*SHORT PROBLEM*:
Copy out every line of the records below word for word, from the first kingdom line through the final line.

*DATASET EXCERPTS*:
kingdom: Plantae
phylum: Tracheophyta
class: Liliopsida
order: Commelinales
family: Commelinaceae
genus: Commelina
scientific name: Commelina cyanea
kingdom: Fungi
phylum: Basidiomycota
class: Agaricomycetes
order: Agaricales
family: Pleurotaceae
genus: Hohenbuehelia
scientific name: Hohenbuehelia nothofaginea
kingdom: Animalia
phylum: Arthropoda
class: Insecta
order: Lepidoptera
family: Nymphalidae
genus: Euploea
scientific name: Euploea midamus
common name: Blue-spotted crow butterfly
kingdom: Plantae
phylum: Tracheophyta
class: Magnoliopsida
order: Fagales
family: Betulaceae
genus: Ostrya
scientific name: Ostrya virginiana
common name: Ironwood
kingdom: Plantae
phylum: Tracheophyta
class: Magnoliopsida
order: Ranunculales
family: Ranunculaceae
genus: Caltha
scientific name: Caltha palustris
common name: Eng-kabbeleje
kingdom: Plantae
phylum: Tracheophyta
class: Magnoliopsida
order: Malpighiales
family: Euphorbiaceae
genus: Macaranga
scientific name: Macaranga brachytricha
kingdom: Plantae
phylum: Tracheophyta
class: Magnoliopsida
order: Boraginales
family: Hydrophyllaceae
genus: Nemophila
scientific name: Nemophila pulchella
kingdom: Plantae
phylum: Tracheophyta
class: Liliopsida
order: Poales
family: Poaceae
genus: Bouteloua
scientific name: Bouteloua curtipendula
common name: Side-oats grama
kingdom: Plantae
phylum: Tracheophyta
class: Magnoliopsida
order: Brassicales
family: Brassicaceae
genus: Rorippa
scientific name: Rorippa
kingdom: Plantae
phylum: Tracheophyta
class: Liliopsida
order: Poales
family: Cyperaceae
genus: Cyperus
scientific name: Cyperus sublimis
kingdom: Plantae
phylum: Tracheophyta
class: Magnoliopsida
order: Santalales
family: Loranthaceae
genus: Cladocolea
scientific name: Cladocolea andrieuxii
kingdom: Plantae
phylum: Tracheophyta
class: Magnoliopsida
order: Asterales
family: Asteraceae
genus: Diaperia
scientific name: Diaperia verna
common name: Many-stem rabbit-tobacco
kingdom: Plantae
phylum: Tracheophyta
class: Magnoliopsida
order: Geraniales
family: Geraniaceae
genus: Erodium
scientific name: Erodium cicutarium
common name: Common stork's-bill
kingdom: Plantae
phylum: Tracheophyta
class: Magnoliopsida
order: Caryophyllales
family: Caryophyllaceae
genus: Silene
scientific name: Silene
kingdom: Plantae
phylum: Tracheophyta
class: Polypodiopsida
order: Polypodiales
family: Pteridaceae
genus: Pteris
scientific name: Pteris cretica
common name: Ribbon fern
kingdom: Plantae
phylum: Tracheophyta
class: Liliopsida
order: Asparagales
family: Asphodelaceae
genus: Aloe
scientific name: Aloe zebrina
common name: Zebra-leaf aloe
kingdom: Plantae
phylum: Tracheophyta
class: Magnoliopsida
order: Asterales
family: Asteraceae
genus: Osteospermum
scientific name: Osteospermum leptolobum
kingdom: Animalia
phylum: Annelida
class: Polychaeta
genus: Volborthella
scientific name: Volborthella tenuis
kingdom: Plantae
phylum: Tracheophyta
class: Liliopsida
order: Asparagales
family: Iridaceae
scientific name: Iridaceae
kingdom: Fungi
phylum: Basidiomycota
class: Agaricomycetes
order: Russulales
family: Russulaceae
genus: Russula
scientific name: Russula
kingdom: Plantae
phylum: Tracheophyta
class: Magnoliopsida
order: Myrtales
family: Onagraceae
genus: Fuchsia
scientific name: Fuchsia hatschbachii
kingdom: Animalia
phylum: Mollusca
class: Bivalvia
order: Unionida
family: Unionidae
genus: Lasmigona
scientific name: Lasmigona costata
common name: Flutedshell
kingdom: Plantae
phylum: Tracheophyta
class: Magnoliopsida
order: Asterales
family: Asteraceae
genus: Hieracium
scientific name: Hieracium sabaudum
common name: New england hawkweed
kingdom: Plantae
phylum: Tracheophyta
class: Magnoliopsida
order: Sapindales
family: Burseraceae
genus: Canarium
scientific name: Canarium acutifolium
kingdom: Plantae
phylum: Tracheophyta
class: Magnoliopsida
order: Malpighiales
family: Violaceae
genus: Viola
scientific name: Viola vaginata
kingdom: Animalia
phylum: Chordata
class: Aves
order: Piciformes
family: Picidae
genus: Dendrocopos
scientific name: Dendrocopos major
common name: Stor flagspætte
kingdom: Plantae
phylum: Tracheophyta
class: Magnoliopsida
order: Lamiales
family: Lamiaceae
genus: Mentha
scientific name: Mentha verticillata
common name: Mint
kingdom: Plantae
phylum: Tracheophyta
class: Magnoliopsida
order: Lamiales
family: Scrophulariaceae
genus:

*WRITTEN ANSWER*:
kingdom: Plantae
phylum: Tracheophyta
class: Liliopsida
order: Commelinales
family: Commelinaceae
genus: Commelina
scientific name: Commelina cyanea
kingdom: Fungi
phylum: Basidiomycota
class: Agaricomycetes
order: Agaricales
family: Pleurotaceae
genus: Hohenbuehelia
scientific name: Hohenbuehelia nothofaginea
kingdom: Animalia
phylum: Arthropoda
class: Insecta
order: Lepidoptera
family: Nymphalidae
genus: Euploea
scientific name: Euploea midamus
common name: Blue-spotted crow butterfly
kingdom: Plantae
phylum: Tracheophyta
class: Magnoliopsida
order: Fagales
family: Betulaceae
genus: Ostrya
scientific name: Ostrya virginiana
common name: Ironwood
kingdom: Plantae
phylum: Tracheophyta
class: Magnoliopsida
order: Ranunculales
family: Ranunculaceae
genus: Caltha
scientific name: Caltha palustris
common name: Eng-kabbeleje
kingdom: Plantae
phylum: Tracheophyta
class: Magnoliopsida
order: Malpighiales
family: Euphorbiaceae
genus: Macaranga
scientific name: Macaranga brachytricha
kingdom: Plantae
phylum: Tracheophyta
class: Magnoliopsida
order: Boraginales
family: Hydrophyllaceae
genus: Nemophila
scientific name: Nemophila pulchella
kingdom: Plantae
phylum: Tracheophyta
class: Liliopsida
order: Poales
family: Poaceae
genus: Bouteloua
scientific name: Bouteloua curtipendula
common name: Side-oats grama
kingdom: Plantae
phylum: Tracheophyta
class: Magnoliopsida
order: Brassicales
family: Brassicaceae
genus: Rorippa
scientific name: Rorippa
kingdom: Plantae
phylum: Tracheophyta
class: Liliopsida
order: Poales
family: Cyperaceae
genus: Cyperus
scientific name: Cyperus sublimis
kingdom: Plantae
phylum: Tracheophyta
class: Magnoliopsida
order: Santalales
family: Loranthaceae
genus: Cladocolea
scientific name: Cladocolea andrieuxii
kingdom: Plantae
phylum: Tracheophyta
class: Magnoliopsida
order: Asterales
family: Asteraceae
genus: Diaperia
scientific name: Diaperia verna
common name: Many-stem rabbit-tobacco
kingdom: Plantae
phylum: Tracheophyta
class: Magnoliopsida
order: Geraniales
family: Geraniaceae
genus: Erodium
scientific name: Erodium cicutarium
common name: Common stork's-bill
kingdom: Plantae
phylum: Tracheophyta
class: Magnoliopsida
order: Caryophyllales
family: Caryophyllaceae
genus: Silene
scientific name: Silene
kingdom: Plantae
phylum: Tracheophyta
class: Polypodiopsida
order: Polypodiales
family: Pteridaceae
genus: Pteris
scientific name: Pteris cretica
common name: Ribbon fern
kingdom: Plantae
phylum: Tracheophyta
class: Liliopsida
order: Asparagales
family: Asphodelaceae
genus: Aloe
scientific name: Aloe zebrina
common name: Zebra-leaf aloe
kingdom: Plantae
phylum: Tracheophyta
class: Magnoliopsida
order: Asterales
family: Asteraceae
genus: Osteospermum
scientific name: Osteospermum leptolobum
kingdom: Animalia
phylum: Annelida
class: Polychaeta
genus: Volborthella
scientific name: Volborthella tenuis
kingdom: Plantae
phylum: Tracheophyta
class: Liliopsida
order: Asparagales
family: Iridaceae
scientific name: Iridaceae
kingdom: Fungi
phylum: Basidiomycota
class: Agaricomycetes
order: Russulales
family: Russulaceae
genus: Russula
scientific name: Russula
kingdom: Plantae
phylum: Tracheophyta
class: Magnoliopsida
order: Myrtales
family: Onagraceae
genus: Fuchsia
scientific name: Fuchsia hatschbachii
kingdom: Animalia
phylum: Mollusca
class: Bivalvia
order: Unionida
family: Unionidae
genus: Lasmigona
scientific name: Lasmigona costata
common name: Flutedshell
kingdom: Plantae
phylum: Tracheophyta
class: Magnoliopsida
order: Asterales
family: Asteraceae
genus: Hieracium
scientific name: Hieracium sabaudum
common name: New england hawkweed
kingdom: Plantae
phylum: Tracheophyta
class: Magnoliopsida
order: Sapindales
family: Burseraceae
genus: Canarium
scientific name: Canarium acutifolium
kingdom: Plantae
phylum: Tracheophyta
class: Magnoliopsida
order: Malpighiales
family: Violaceae
genus: Viola
scientific name: Viola vaginata
kingdom: Animalia
phylum: Chordata
class: Aves
order: Piciformes
family: Picidae
genus: Dendrocopos
scientific name: Dendrocopos major
common name: Stor flagspætte
kingdom: Plantae
phylum: Tracheophyta
class: Magnoliopsida
order: Lamiales
family: Lamiaceae
genus: Mentha
scientific name: Mentha verticillata
common name: Mint
kingdom: Plantae
phylum: Tracheophyta
class: Magnoliopsida
order: Lamiales
family: Scrophulariaceae
genus:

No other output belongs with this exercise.